Every few years, and seemingly more often these days, an event will happen that various pundits and commentators declare to be a “Sputnik Moment.” Usually it is tied to the announcement of a country other than the United States reaching some sort of technological milestone or developing a new capability that somehow shows America is “falling behind” or “losing its leadership.” Even when people say something is not a “Sputnik Moment,” the declaration almost always comes with an incorrect understanding of what the original “Sputnik Moment” actually was. Calling something a “Sputnik Moment” without understanding what really happened during the original Sputnik crisis is a bad idea.
The popular myth surrounding the launch of Sputnik is that it was a total surprise and demonstrated that the Soviet space program was pulling ahead of America’s. But the opposite scenario is much closer to the truth. Thanks to the efforts of the Central Intelligence Agency (CIA), President Dwight Eisenhower and his top advisors had a relatively good idea of what the Soviets were up to, based largely on highly classified overflights of the U-2 program. As early as 1955, the CIA provided a series of finished intelligence products, including two separate National Intelligence Estimates, on the Soviet “artificial satellite program.” These estimates included an assessment that a Soviet satellite would probably achieve orbit no later than the end of 1957.

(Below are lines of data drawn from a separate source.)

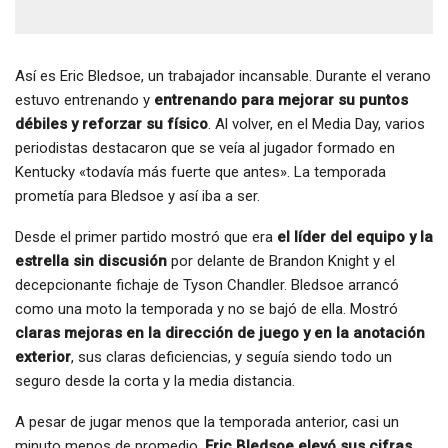
Así es Eric Bledsoe, un trabajador incansable. Durante el verano
estuvo entrenando y
entrenando para mejorar su puntos
débiles y reforzar su físico
. Al volver, en el Media Day, varios
periodistas destacaron que se veía al jugador formado en
Kentucky «todavía más fuerte que antes». La temporada
prometía para Bledsoe y así iba a ser.
Desde el primer partido mostró que era
el líder del equipo y la
estrella sin discusión
por delante de Brandon Knight y el
decepcionante fichaje de Tyson Chandler. Bledsoe arrancó
como una moto la temporada y no se bajó de ella. Mostró
claras mejoras en la dirección de juego y en la anotación
exterior
, sus claras deficiencias, y seguía siendo todo un
seguro desde la corta y la media distancia.
A pesar de jugar menos que la temporada anterior, casi un
minuto menos de promedio,
Eric Bledsoe elevó sus cifras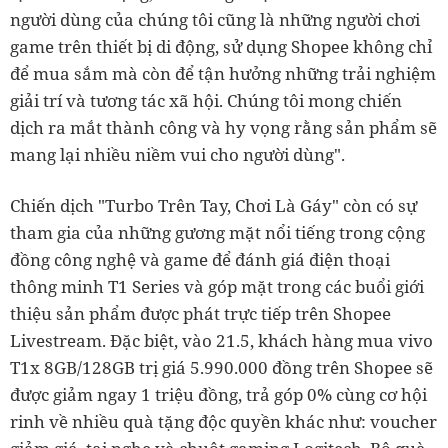
người dùng của chúng tôi cũng là những người chơi
game trên thiết bị di động, sử dụng Shopee không chỉ
để mua sắm mà còn để tận hưởng những trải nghiệm
giải trí và tương tác xã hội. Chúng tôi mong chiến
dịch ra mắt thành công và hy vọng rằng sản phẩm sẽ
mang lại nhiều niềm vui cho người dùng".
Chiến dịch "Turbo Trên Tay, Chơi Là Gáy" còn có sự
tham gia của những gương mặt nổi tiếng trong cộng
đồng công nghệ và game để đánh giá điện thoại
thông minh T1 Series và góp mặt trong các buổi giới
thiệu sản phẩm được phát trực tiếp trên Shopee
Livestream. Đặc biệt, vào 21.5, khách hàng mua vivo
T1x 8GB/128GB trị giá 5.990.000 đồng trên Shopee sẽ
được giảm ngay 1 triệu đồng, trả góp 0% cùng cơ hội
rinh về nhiều quà tặng độc quyền khác như: voucher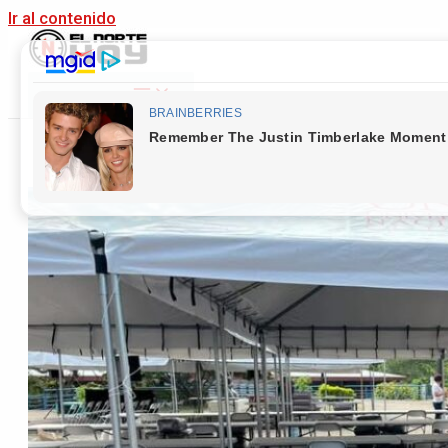
Ir al contenido
Main Menu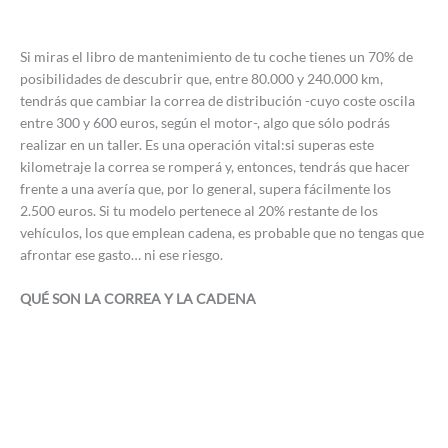
Si miras el libro de mantenimiento de tu coche tienes un 70% de
posibilidades de descubrir que, entre 80.000 y 240.000 km,
tendrás que cambiar la correa de distribución -cuyo coste oscila
entre 300 y 600 euros, según el motor-, algo que sólo podrás
realizar en un taller. Es una operación vital:si superas este
kilometraje la correa se romperá y, entonces, tendrás que hacer
frente a una avería que, por lo general, supera fácilmente los
2.500 euros. Si tu modelo pertenece al 20% restante de los
vehículos, los que emplean cadena, es probable que no tengas que
afrontar ese gasto… ni ese riesgo.
QUÉ SON LA CORREA Y LA CADENA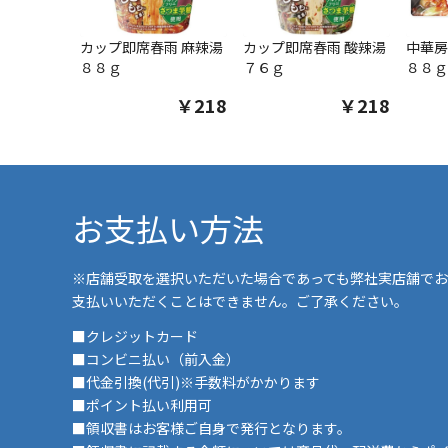
カップ即席春雨 麻辣湯
カップ即席春雨 酸辣湯
中華房
８８ｇ
７６ｇ
８８ｇ
￥218
￥218
お支払い方法
※店舗受取を選択いただいた場合であっても弊社実店舗でお
支払いいただくことはできません。ご了承ください。
■クレジットカード
■コンビニ払い（前入金）
■代金引換(代引)※手数料がかかります
■ポイント払い利用可
■領収書はお客様ご自身で発行となります。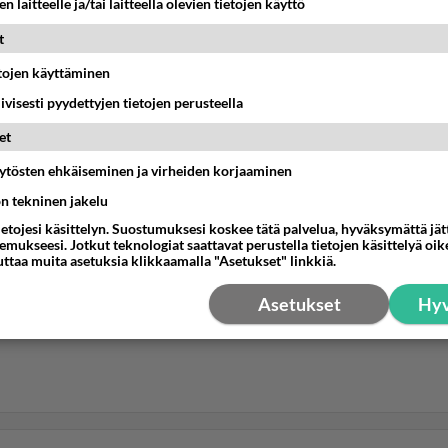
n laitteelle ja/tai laitteella olevien tietojen käyttö
t
etojen käyttäminen
iivisesti pyydettyjen tietojen perusteella
et
äytösten ehkäiseminen ja virheiden korjaaminen
ön tekninen jakelu
ietojesi käsittelyn. Suostumuksesi koskee tätä palvelua, hyväksymättä jä
mukseesi. Jotkut teknologiat saattavat perustella tietojen käsittelyä oike
uttaa muita asetuksia klikkaamalla "Asetukset" linkkiä.
Asetukset
Hyv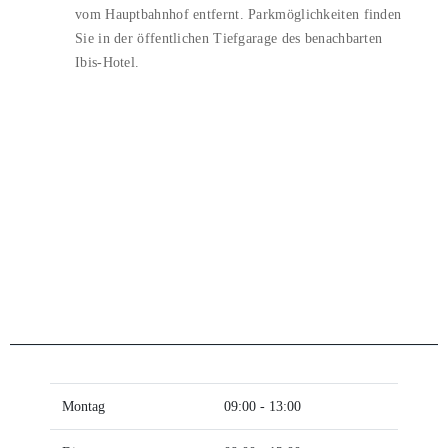
vom Hauptbahnhof entfernt. Parkmöglichkeiten finden
Sie in der öffentlichen Tiefgarage des benachbarten
Ibis-Hotel.
Montag
09:00 - 13:00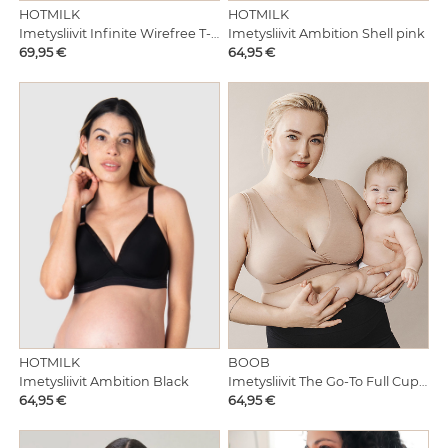
HOTMILK
HOTMILK
Imetysliivit Infinite Wirefree T-shirt Bra Black
Imetysliivit Ambition Shell pink
Hinta
Hinta
69,95 €
64,95 €
HOTMILK
BOOB
Imetysliivit Ambition Black
Imetysliivit The Go-To Full Cup Bra Sand
Hinta
Hinta
64,95 €
64,95 €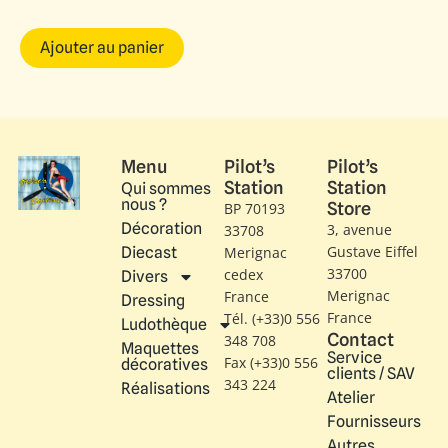
Ajouter au panier
Menu
Pilot’s
Pilot’s
Station
Station
Qui sommes
nous ?
Store
BP 70193
Décoration
3, avenue
33708
Gustave Eiffel​
Diecast
Merignac
33700
cedex
Divers
Merignac
France
Dressing
France
Tél. (+33)0 556
Ludothèque
Contact
348 708
Maquettes
Service
Fax (+33)0 556
décoratives
clients / SAV
343 224
Réalisations
Atelier
Fournisseurs
Autres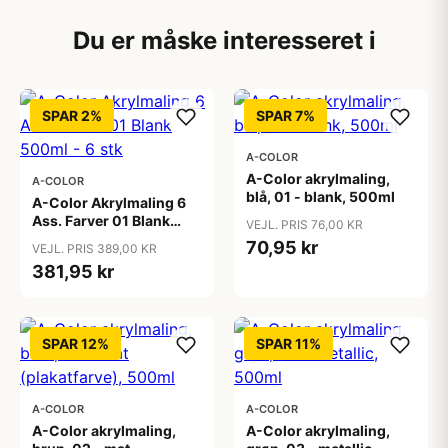
Du er måske interesseret i
SPAR 2%
SPAR 7%
A-COLOR
A-Color akrylmaling,
A-COLOR
blå, 01 - blank, 500ml
A-Color Akrylmaling 6
Ass. Farver 01 Blank
VEJL. PRIS 76,00 KR
500ml - 6 stk
70,95 kr
VEJL. PRIS 389,00 KR
381,95 kr
SPAR 12%
SPAR 11%
A-COLOR
A-COLOR
A-Color akrylmaling,
A-Color akrylmaling,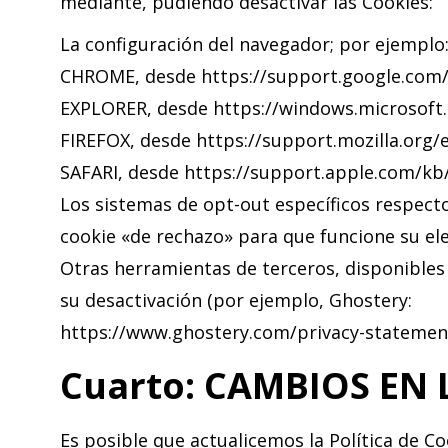
mediante, pudiendo desactivar las Cookies:
La configuración del navegador; por ejemplo
CHROME, desde https://support.google.com
EXPLORER, desde https://windows.microsoft
FIREFOX, desde https://support.mozilla.org/e
SAFARI, desde https://support.apple.com/k
Los sistemas de opt-out específicos respecto
cookie «de rechazo» para que funcione su ele
Otras herramientas de terceros, disponibles o
su desactivación (por ejemplo, Ghostery:
https://www.ghostery.com/privacy-statement
Cuarto: CAMBIOS EN 
Es posible que actualicemos la Política de C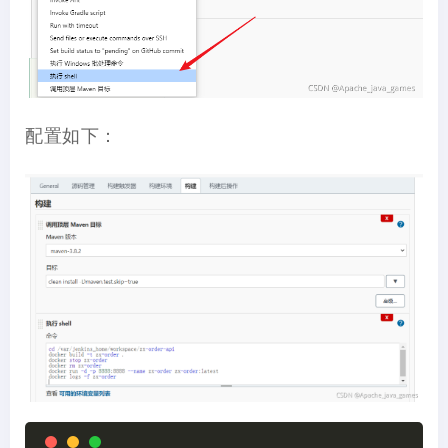
配置如下：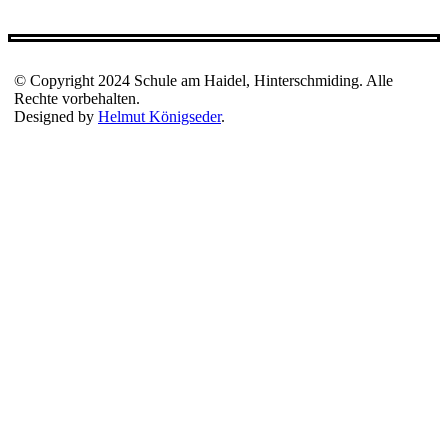
© Copyright 2024 Schule am Haidel, Hinterschmiding. Alle
Rechte vorbehalten.
Designed by
Helmut Königseder
.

At that time, America’s efforts to launch a satellite were on par with, not behind, the Soviet’s. President Eisenhower had a strong desire to push the satellite program under a scientific, peaceful context separate from the military’s highly classified work on intercontinental ballistic missiles to deliver nuclear warheads. In 1955, President Eisenhower chose the U.S. Navy’s Vanguard program to lead the satellite effort instead of the more advanced U.S. Army Redstone program, knowing that Vanguard would take a year longer because the program was less mature. (Mixed up in this was also the interservice rivalry between the Army, Navy, and Air Force over who would first get to the lucrative missile and satellite development programs.) The CIA, among other agencies, argued strongly that there could be significant psychological value and prestige in being the first country to launch a satellite, but President Eisenhower stood firm in his belief that it would have little meaning.
Unfortunately, Eisenhower’s judgment on the psychological value and prestige of orbiting the first satellite was wrong. It turns out that the public and the media, not having much forewarning of where the U.S. and Soviet space programs stood, drew the incorrect conclusion that the Soviets were much further ahead than they actually were. Notably, the Soviets were also caught off guard by the reaction in the U.S. and thus did not have a propaganda campaign ready to go immediately after the launch. Sputnik wasn’t “above the fold” in Pravda the following day, although this was soon corrected after the Soviets saw the hysteria in the United States.
A similar “Sputnik Moment” played out a few years later during the debates about the so-called “missile gap.” A combination of existing fears about Sputnik, an over-hyped Congressional report on the Soviet development of intercontinental ballistic missiles (ICBMs), and opportunistic Democratic candidates in an election year manufactured the myth that the Soviets were ahead of the United States in deploying ICBMs. In reality, it was the United States that had an early lead in ICBM development through the end of the 1960s.
If anything, the lesson from Sputnik should be more about how secrecy imposes challenges on managing the public’s perception. If the public had access to the information that Eisenhower had, it would have been far more difficult to push the narrative that the U.S. space program was far behind that of the Soviets. Of course, releasing such sensitive intelligence would have come with its own challenges that may have caused other, potentially more serious, complications. There always needs to be a balance struck between how much information is disclosed to manage expectations and how much is kept private to protect sources and methods.
The other lesson is the power of extensive media coverage, or what today we would call “going viral.” Even if the Eisenhower administration had provided more public information, it is unlikely any announcement would have gotten as much widespread coverage as the launch of Sputnik. The launch of the first satellite was the biggest news story of the time and was bound to receive far more coverage than any story about potential progress in the satellite program. The New York Times alone mentioned “Sputnik” in an average of eleven articles per day during the month of October 1957.
Of course, the overreaction to Sputnik also had its (eventual) positive effects. As a result of the massive public outcry, the United States put in place several steps to ensure that it would never be caught by technological surprise again. These included the creation of the Advanced Research Projects Agency—which later became the Defense Advanced Research Projects Agency—as well as the National Aeronautics and Space Administration and the National Defense Education Act, which poured billions of dollars into the U.S. education system and billions more in broad federal investment in research and development. Sputnik also led to the creation of the National Reconnaissance Office, which has pioneered the use of space for intelligence collection since the early 1960s. These, along with other measures, laid the foundation for an era of American technological superiority, particularly in space, that lasted for decades.
In the future, if we insist on declaring a “Sputnik Moment,” let us do so in recognition of what really happened. It should either be used to refer to a situation where the United States is actually ahead in an area of technology but conceals that information from the public, or where the need to create a sensational story will cause the public to overreact and will likely enable the creation of effective public policies and spending programs.